I am thankful for the fog. When I can see the land in its vastness stretching before me, I tend not to live as richly in the beauty immediately encircling me. I overlook the present. Seeing the crisp outline of my destination makes me goal oriented. It takes away from the moment I am in right now. I see this moment as a stepping stone to move me to the future, not a complete and perfect point of arrival in and of itself.

With or without the fog, I can choose to come alive in these moments. The ones that feel like their purpose is solely to get me to point B. And it's actually very important that I do come alive in these moments, because they are my life. They present one more chance in which I can find myself living. If I am not alive in the present, then when am I? 

This is why I am in love with the Oregon fog. It reminds me that no matter where I'm headed, the beauty of the present moment is where I currently live, however fully I may choose to reside there. I can allow the present to captivate me or I can barrel through it as a means to an end I can't even see yet.
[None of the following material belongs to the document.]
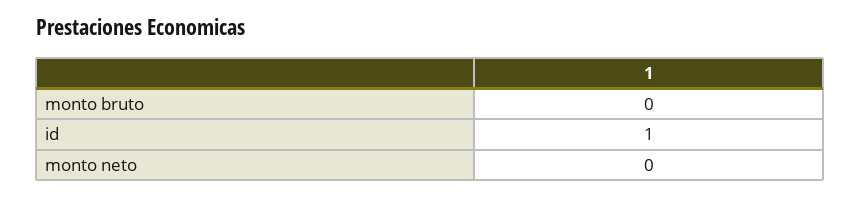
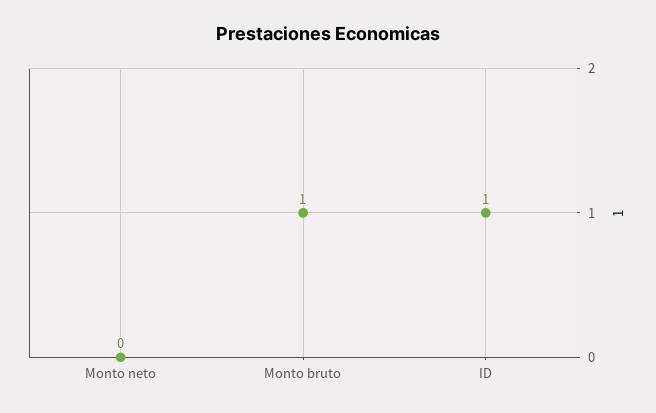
monto bruto: 0 -> 1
The fog helps me practice that encapsulation of what is near me, what is breathing along with me in my here and now. It helps me hold precious any bubble of imagery my periphery frames in soft blur. I am left to trust the curves of the road just feet in front of me, tuning in to the calm intuition of the present moment. The fog dissolves the future in its mist, allowing the separate beauty of the destination to appear when it will.